A journalist in Diffa said he saw the bodies of Boko Haram fighters in a hearse but was unable to count them.
Some Boko Haram fighters sought to hide out in the town. "The soldiers are looking for them, weapons at the ready. The army has encircled Diffa," the journalist said.
Another journalist said some of the fighters were being held in the prison they attacked.
Boko Haram leader Abubakar Shekau vowed in a new video released on Monday to defeat the military force taking shape to fight the militants in Nigeria, Cameroon and Niger.
The small nation of Benin, on Nigeria's western border, on Saturday agreed to join the alliance, which would include 8,700 troops, police and civilians.
But Shekau dismissed the force, previously set at around 7,500, saying: "We can seize them one by one."
Niger's Defense Minister Mahamadou Karidjo said Sunday that he hoped for a favorable parliamentary vote to "bring the final blow against the forces of evil".
"The boys are chomping at the bit to go" to fight Boko Haram, he said on public television.
"The defensive position our forces have held for more than three months is not a good position," Karidjo added. "We shall eradicate the Boko Haram plague in the region."

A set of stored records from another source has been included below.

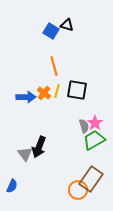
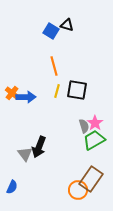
orange cross: moved 32 px left
blue semicircle: moved 1 px down
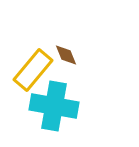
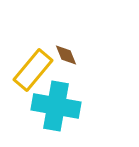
cyan cross: moved 2 px right
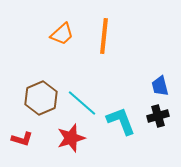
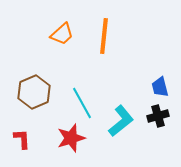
blue trapezoid: moved 1 px down
brown hexagon: moved 7 px left, 6 px up
cyan line: rotated 20 degrees clockwise
cyan L-shape: rotated 72 degrees clockwise
red L-shape: rotated 110 degrees counterclockwise
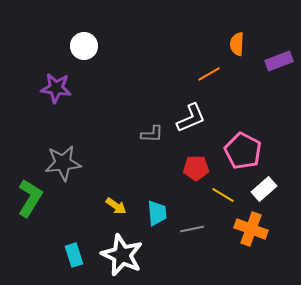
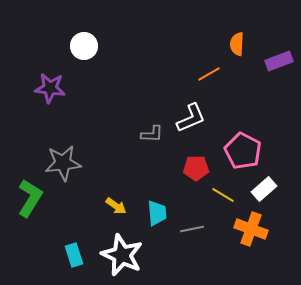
purple star: moved 6 px left
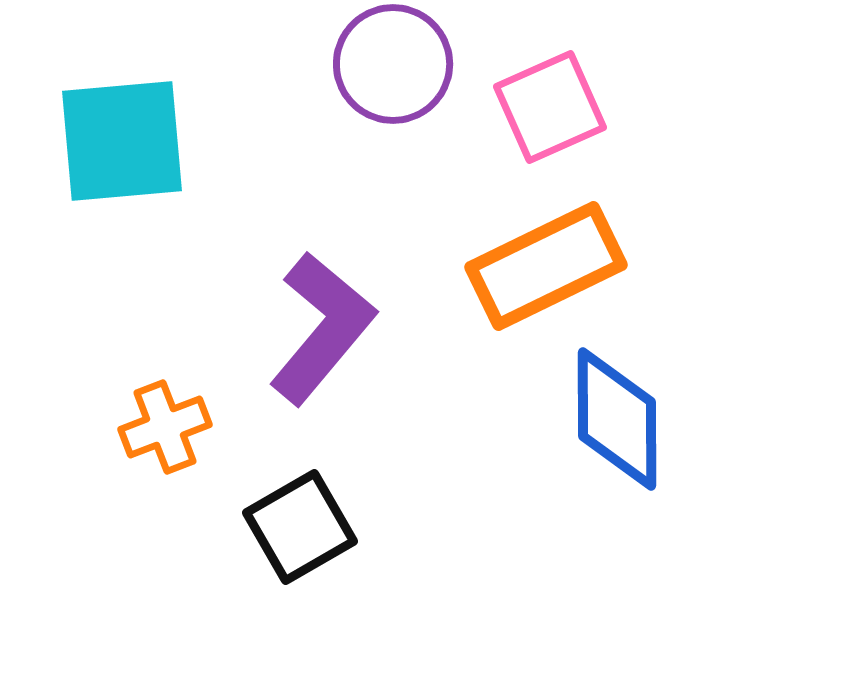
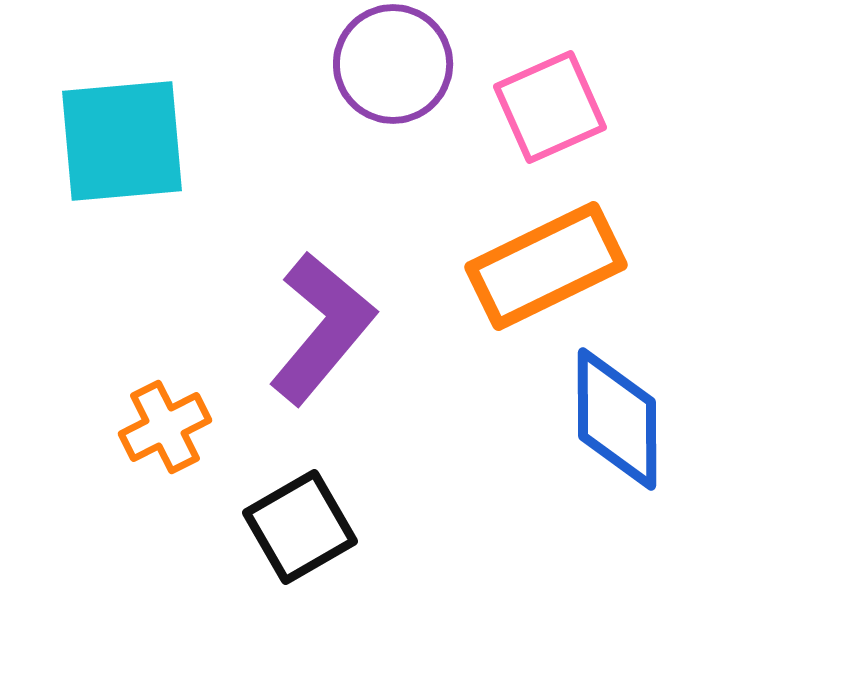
orange cross: rotated 6 degrees counterclockwise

Niger said 109 jihadists were killed during an attack last week on Diffa and a simultaneous assault on Bosso, also close to the border, the first in the country by Boko Haram.
Four soldiers and a civilian were also killed and another 17 troops were wounded.
Boko Haram also launched attacks in Niger on Sunday around Diffa, triggering running battles with local soldiers.
Niamey last December announced "the biggest military operation ever mounted in Niger" when it massed troops in the Diffa region.
According to the local governor, "nearly 3,000" soldiers are posted "every 10 or 15 kilometers (six or nine miles) along the border with Nigeria".
Chad deployed hundreds of tanks and other army vehicles on Nigerian territory more than a week ago, while other Chadian forces have moved into Cameroon to join the army there in the strategic town of Fotokol.